Is it worth it to understand why math works, even in college? Or because of the pace should I just stick to memorizing steps and formulas. I will be taking a college pre-calc math class soon and I was wondering if it is worth to try to understand math or just memorize formulas. You know, all the "Why does this work?" questions and math history. I do have an interest in learning how proofs and formulas work but I won't do it if it affects my grade. 
 A: This is to some extent a matter of what your opinion is on the purpose of education.
Nevertheless, I think that, ideally, the choice you describe is not possible—a university class that allows students to pass merely by cramming prescriptions for solving problems in lieu of flexing higher-order thinking skills is not a university-level class at all.
An ideal university-level mathematics course provides a setting to nurture and demonstrate critical thinking skills—if all you have to do to pass is "memorize formulas", somebody isn't doing their job!
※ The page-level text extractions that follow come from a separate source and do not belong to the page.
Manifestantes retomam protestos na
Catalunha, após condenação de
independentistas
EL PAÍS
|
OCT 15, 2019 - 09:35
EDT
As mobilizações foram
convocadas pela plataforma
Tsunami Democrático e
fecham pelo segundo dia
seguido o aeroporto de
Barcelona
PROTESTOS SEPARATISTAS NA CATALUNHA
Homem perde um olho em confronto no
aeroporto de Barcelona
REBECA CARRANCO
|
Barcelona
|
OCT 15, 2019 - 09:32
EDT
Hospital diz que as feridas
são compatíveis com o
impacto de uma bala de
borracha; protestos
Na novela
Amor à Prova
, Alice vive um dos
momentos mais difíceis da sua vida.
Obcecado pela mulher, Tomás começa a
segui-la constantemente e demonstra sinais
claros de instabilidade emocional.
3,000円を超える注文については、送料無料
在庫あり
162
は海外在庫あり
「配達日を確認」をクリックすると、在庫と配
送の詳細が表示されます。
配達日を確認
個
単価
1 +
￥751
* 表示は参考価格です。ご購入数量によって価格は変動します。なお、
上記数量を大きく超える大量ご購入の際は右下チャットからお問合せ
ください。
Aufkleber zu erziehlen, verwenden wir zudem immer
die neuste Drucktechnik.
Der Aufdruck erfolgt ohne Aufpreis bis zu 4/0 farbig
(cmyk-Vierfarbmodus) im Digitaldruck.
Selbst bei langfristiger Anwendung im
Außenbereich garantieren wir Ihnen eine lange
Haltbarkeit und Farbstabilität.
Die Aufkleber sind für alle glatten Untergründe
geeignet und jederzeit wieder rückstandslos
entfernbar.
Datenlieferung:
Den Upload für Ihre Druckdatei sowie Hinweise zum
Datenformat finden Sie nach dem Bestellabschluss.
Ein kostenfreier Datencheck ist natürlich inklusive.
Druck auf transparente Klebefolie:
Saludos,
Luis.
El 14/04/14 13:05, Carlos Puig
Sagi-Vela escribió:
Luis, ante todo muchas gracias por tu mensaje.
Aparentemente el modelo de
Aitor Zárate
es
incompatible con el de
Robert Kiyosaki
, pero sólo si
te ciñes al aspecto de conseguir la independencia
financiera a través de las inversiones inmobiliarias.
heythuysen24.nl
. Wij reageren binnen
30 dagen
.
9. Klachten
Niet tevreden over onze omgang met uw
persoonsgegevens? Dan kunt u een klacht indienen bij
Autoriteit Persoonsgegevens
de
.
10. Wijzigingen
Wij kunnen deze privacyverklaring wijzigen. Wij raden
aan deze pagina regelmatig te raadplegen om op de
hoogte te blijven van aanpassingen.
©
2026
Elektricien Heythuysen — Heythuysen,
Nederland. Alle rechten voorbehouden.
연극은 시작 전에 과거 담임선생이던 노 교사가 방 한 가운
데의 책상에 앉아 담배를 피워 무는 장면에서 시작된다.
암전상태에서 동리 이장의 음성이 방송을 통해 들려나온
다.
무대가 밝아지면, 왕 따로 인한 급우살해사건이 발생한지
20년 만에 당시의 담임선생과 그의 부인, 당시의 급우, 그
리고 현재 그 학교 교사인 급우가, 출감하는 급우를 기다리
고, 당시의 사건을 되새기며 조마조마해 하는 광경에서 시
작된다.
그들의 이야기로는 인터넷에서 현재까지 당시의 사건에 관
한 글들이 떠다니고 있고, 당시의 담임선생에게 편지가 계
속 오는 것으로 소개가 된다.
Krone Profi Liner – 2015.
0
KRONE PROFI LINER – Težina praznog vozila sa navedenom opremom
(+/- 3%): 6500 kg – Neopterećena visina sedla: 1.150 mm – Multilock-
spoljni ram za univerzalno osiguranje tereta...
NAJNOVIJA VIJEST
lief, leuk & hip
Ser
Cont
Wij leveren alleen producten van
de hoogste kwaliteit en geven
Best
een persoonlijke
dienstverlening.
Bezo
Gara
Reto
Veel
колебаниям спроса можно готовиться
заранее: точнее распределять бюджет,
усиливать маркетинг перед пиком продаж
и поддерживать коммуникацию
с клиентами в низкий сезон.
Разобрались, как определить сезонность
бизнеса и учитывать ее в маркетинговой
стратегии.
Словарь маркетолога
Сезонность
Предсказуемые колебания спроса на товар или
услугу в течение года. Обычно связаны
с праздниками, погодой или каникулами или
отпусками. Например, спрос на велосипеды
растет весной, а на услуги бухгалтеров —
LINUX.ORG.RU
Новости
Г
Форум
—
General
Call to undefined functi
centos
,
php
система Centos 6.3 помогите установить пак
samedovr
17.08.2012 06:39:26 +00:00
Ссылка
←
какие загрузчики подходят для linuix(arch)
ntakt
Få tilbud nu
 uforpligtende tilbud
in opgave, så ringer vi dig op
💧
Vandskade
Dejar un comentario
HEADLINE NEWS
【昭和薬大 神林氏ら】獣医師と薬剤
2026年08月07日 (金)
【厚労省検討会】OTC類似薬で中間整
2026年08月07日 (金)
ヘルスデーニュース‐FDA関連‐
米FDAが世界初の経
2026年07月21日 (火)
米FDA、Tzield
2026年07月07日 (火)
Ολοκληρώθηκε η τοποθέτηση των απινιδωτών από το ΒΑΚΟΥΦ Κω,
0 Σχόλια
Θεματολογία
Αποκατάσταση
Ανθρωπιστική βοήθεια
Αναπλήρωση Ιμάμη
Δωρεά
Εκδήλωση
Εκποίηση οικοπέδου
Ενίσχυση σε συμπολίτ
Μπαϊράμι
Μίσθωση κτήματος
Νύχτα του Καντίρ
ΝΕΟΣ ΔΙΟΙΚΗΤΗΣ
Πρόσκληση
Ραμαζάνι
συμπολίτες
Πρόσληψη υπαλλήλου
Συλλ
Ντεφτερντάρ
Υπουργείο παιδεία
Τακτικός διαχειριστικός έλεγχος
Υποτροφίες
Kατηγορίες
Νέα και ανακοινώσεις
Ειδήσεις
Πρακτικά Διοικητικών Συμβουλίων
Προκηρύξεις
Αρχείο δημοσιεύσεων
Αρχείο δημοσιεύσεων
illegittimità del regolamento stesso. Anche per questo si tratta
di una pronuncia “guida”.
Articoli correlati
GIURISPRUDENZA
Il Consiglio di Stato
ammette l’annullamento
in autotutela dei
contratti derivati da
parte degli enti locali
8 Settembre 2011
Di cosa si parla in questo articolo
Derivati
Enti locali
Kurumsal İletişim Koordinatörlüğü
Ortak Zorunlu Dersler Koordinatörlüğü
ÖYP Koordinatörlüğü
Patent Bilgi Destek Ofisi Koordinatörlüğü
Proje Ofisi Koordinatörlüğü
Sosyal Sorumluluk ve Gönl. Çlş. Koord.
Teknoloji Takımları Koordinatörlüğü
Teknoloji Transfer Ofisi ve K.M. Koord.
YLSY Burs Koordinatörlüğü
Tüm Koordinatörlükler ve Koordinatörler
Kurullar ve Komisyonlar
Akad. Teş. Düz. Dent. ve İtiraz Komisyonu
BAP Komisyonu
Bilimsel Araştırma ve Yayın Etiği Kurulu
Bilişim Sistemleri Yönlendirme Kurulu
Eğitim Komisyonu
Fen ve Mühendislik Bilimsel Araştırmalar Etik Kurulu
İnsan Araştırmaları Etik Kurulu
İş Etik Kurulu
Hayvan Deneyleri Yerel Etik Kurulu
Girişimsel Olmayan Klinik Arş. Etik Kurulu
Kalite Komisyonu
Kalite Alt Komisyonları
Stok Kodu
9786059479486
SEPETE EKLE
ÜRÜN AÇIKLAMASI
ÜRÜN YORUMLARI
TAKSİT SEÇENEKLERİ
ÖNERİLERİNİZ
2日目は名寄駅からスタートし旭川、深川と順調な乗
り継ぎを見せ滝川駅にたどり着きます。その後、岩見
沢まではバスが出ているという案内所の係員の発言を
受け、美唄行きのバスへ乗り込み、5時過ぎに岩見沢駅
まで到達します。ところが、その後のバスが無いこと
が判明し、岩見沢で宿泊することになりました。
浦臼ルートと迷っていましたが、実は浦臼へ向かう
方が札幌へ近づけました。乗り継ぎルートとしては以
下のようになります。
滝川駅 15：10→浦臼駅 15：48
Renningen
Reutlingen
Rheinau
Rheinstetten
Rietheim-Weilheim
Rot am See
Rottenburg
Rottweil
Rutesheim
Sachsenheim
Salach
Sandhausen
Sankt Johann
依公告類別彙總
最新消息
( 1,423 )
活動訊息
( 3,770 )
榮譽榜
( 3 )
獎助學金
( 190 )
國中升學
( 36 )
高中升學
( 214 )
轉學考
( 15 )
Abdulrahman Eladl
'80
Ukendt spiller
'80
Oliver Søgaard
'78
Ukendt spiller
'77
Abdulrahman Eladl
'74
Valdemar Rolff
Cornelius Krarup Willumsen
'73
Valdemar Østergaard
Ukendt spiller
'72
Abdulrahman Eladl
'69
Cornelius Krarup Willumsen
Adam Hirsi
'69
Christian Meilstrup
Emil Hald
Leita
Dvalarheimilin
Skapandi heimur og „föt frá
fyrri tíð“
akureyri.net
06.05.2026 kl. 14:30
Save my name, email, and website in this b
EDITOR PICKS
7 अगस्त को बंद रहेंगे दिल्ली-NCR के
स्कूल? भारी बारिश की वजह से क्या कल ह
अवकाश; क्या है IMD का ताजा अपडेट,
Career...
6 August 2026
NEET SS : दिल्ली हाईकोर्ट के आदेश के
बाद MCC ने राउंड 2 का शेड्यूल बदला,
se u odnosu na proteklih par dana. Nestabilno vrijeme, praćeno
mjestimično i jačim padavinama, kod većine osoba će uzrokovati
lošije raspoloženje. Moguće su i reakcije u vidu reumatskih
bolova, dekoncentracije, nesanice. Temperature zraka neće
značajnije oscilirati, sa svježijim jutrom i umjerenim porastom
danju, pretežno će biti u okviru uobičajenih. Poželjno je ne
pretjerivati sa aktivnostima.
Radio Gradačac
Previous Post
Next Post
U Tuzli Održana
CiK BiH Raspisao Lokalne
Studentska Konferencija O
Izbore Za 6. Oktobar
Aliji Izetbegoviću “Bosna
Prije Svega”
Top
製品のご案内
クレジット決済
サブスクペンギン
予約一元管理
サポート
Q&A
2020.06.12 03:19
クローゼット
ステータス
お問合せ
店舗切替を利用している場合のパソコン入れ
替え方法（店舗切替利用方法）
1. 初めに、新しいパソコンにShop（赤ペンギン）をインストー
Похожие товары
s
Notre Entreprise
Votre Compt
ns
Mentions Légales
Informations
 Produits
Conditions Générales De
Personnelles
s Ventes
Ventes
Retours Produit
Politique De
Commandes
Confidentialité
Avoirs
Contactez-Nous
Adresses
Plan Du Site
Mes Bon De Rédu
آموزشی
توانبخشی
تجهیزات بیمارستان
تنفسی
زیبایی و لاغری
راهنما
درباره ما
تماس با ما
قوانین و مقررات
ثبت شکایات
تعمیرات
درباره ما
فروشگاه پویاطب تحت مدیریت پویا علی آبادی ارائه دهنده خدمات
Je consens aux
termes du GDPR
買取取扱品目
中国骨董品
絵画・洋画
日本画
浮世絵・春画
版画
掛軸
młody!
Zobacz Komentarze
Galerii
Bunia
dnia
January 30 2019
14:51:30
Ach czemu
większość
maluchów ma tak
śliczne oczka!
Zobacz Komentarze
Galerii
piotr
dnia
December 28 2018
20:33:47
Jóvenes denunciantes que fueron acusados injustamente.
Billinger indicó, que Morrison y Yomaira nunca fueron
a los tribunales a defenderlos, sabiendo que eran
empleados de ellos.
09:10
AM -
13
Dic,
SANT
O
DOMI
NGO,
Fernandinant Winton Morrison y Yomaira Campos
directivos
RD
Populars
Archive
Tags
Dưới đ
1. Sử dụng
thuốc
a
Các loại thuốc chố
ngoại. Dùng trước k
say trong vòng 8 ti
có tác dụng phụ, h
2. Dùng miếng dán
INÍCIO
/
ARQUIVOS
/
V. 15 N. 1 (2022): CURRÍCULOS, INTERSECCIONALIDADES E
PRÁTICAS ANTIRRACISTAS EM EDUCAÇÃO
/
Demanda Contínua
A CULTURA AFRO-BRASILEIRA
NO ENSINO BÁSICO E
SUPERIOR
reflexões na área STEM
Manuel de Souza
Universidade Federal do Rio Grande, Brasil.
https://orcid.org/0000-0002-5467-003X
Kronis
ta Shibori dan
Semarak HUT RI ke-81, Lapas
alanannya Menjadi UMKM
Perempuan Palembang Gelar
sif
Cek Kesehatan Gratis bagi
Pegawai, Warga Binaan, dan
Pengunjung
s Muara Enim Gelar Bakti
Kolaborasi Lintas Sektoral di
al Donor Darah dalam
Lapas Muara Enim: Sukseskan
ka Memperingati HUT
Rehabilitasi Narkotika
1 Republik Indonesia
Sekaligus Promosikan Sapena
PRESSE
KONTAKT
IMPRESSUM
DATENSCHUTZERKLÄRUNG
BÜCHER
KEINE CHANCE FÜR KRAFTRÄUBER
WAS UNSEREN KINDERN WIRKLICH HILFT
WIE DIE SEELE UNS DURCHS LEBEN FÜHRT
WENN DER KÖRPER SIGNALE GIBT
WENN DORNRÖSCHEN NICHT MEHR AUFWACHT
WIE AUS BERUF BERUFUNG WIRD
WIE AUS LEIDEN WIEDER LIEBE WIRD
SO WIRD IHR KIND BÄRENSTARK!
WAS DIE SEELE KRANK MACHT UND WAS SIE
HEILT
But what skills does mathematical critical thinking comprise? Adapting from Arons's (1997) monograph on teaching college physics, demonstrating critical thinking entails


*

*consciously demanding proofs or derivations for supposed results;

*recognizing gaps in proofs and derivations;

*discriminating between the truth of conjectures in general and their truth in special cases;

*requiring prior agreement on the definition of technical terms before accepting their use;

*unearthing implicit assumptions in proofs and derivations;

*drawing sound inferences, in particular


*

*making use of syllogistic reasoning to derive theorems from hypotheses and

*using computational evidence to formulate conjectures;


*performing hypothetico-deductive reasoning, i.e., synthesizing existing knowledge and applying it to unfamiliar systems to come up with plausible ideas concerning how they work;

*discriminating between inductive (i.e., statistical) and deductive (i.e., logical) arguments;

*testing one's own reasoning and conclusions for internal consistency, and

*consciously scrutinizing one's own cognitive processes ("What is my way of doing mathematics?").